A second invention is a transmissive screen (2) of the first invention, wherein the intermediate layer is a light-transmitting plate material (30).
A third invention is a transmissive screen (2) of the first invention, wherein the intermediate layer is an air layer (40).
A fourth invention is a transmissive screen (2) according to any one of the first to third inventions, wherein the first sheet (10) is light refracted with the first diffusion layer (11). The Fresnel lens sheet (12) on which the layer (12) is formed is provided, and the second sheet (20) is a light diffusion in which the second diffusion layer (22) and the light control layer (21) are formed. It is a transmissive screen characterized by including a sheet.
A fifth invention is a transmissive screen (2) according to any one of the first to third inventions, wherein the first sheet (10) and the second sheet (20) have a vertical dimension of A. It is a transmissive screen characterized in that the B / A value is a rectangular shape included in the range of 5 to 25 when the horizontal dimension is B.
A sixth invention is a display including a transmissive screen (2) according to any one of the first to fifth inventions and a laser scanning projector (3) that projects video light onto the transmissive screen. The device (1).

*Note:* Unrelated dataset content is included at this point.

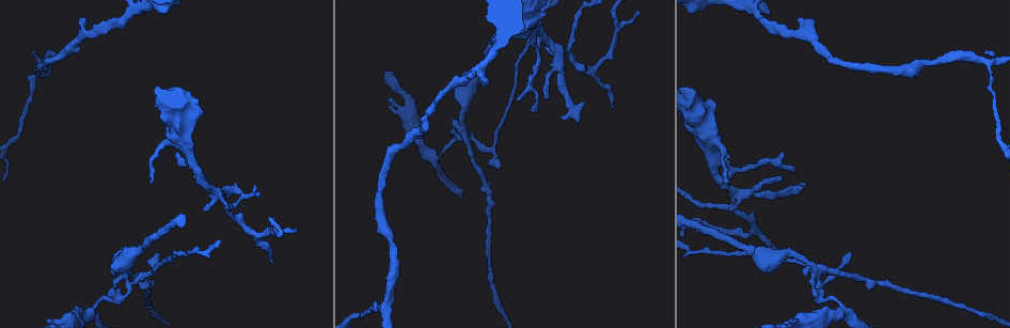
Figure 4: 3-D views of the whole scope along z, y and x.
Free end. Inspect: 3d 2 µm at (236, 186) of figure 4.

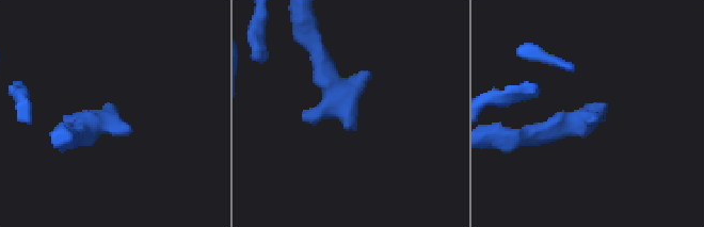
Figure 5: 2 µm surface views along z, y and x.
Inspect: em planes (letters) at (352, 128) of figure 5.

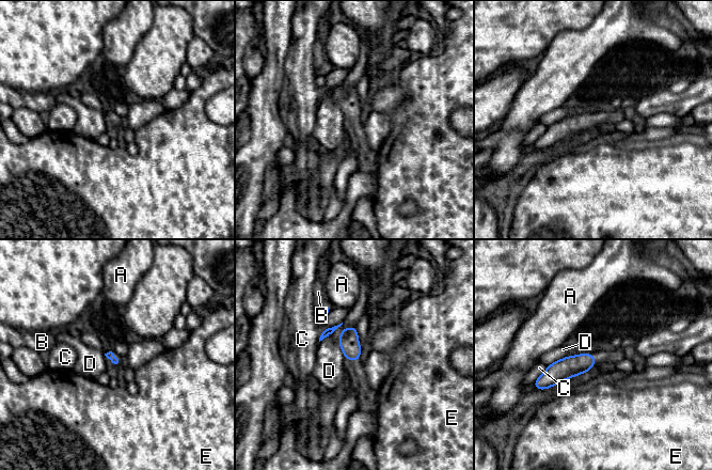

According to the present invention, it is possible to provide a transmissive screen and a display device that suppress the generation of speckles when projecting video light output from a laser light source.

It is a figure explaining the structure of the projection type display device 1 of 1st Embodiment. It is a figure explaining the layer structure of the transmissive screen 2 of 1st Embodiment. It is a graph explaining the relationship between the layer structure of a transmissive screen and speckle. It is a figure explaining the layer structure of the transmissive screen 2A of the 2nd Embodiment. It is a figure explaining the layer structure of the light diffusion sheet 20A of a modified form.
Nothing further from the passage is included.